Rien de neuf sous le soleil, direz-vous. Ce n’est hélas que trop vrai.

Ce que je vois de plus intéressant dans cette affaire est la question de l’embargo. Certes, la Libye ne fut jamais complètement isolée. Elle a su maintenir des liens avec ses proches voisins et d’autres, plus discrets, avec l’Italie, ancienne puissance coloniale qui a toujours su, sous tous ses gouvernements, pratiquer une politique méditerranéenne aussi efficace, sinon plus, que la fameuse politique arabe de la France.

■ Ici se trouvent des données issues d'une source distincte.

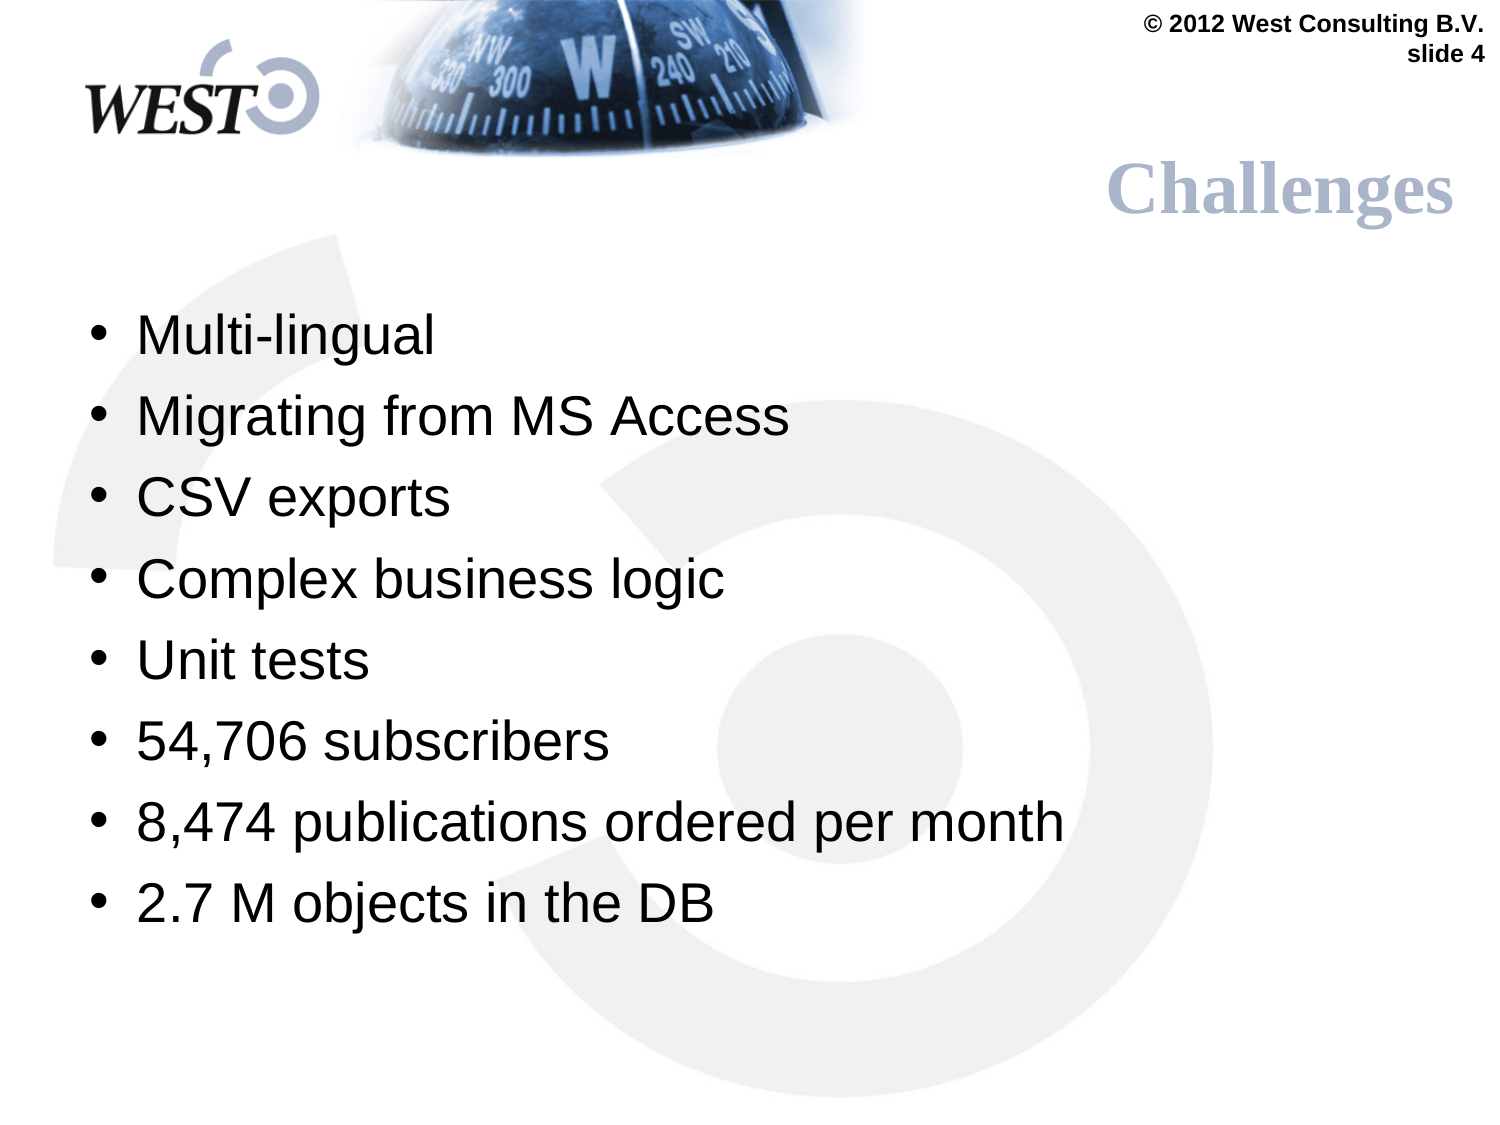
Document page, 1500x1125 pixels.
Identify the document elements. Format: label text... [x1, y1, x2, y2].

picture [82, 0, 904, 125]
list Multi-lingual Migrating from MS Access CSV exports Complex business logic Unit tests 54,706 subscribers 8,474 publications ordered per month 2.7 M objects in the DB [75, 290, 1425, 944]
picture [53, 242, 1424, 1125]
title Challenges [49, 125, 1471, 242]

N’empêche, les débouchés anglo-saxons (et asiatiques) sont de première importance pour un pays dont la principale ressource gît dans son sous-sol. Nous en avons une fois de plus la preuve. Et l’embargo américain décrété par Reagan en 1986 et élargi en 1992 par l’ONU a contraint le frénétique colonel à faire amende honorable, à pratiquer la vertu chrétienne (un comble de la part de cet homme!) de la résipiscence.

C’est donc que l’embargo comme mesure de rétorsion internationale a son utilité. On l’avait déjà constaté avec l’étranglement des racistes sud-africains dès que le monde anglo-saxons avait commencé à prendre au sérieux un embargo onusien qu’ils avaient snobé pendant des années. On le constate en voyant le piètre état de l’économie cubaine, malgré les nombreuses accointances du régime castriste avec des partenaires latino-américains.

Alors que nous assistons impuissants au drame irakien, à l’incurie des mesures prises par les occupants, à la destruction massive et quotidienne d’un Etat qui s’était naguère donné quelques moyens pour sortir du sous-développement, il vaut la peine de méditer sur l’efficacité des embargos.

Si les Etats-Unis avaient simplement voulu se débarrasser de Saddam comme ils nous en rebattent les oreilles depuis qu’ils sont enlisés dans les sables brûlant du désert mésopotamien, ils auraient pu recourir à cette arme mortelle pour les régimes, moins meurtrière pour les peuples. Mais, dans leur gloutonnerie, ils ont préféré jouer sur un peu d’embargo (le programme pétrole contre nourriture) et beaucoup de petites combines (les dollars finissaient par tomber dans la poche de Saddam).

Aujourd’hui le mal est fait. Les investisseurs vont pouvoir se précipiter en Libye, car, comme le déclarait au Guardian le directeur général de la très londonienne Middle East Association, «l’enthousiasme des investisseurs pour la Libye est d’autant plus grand que le marché irakien n’est pas aussi accessible que nous l’espérions».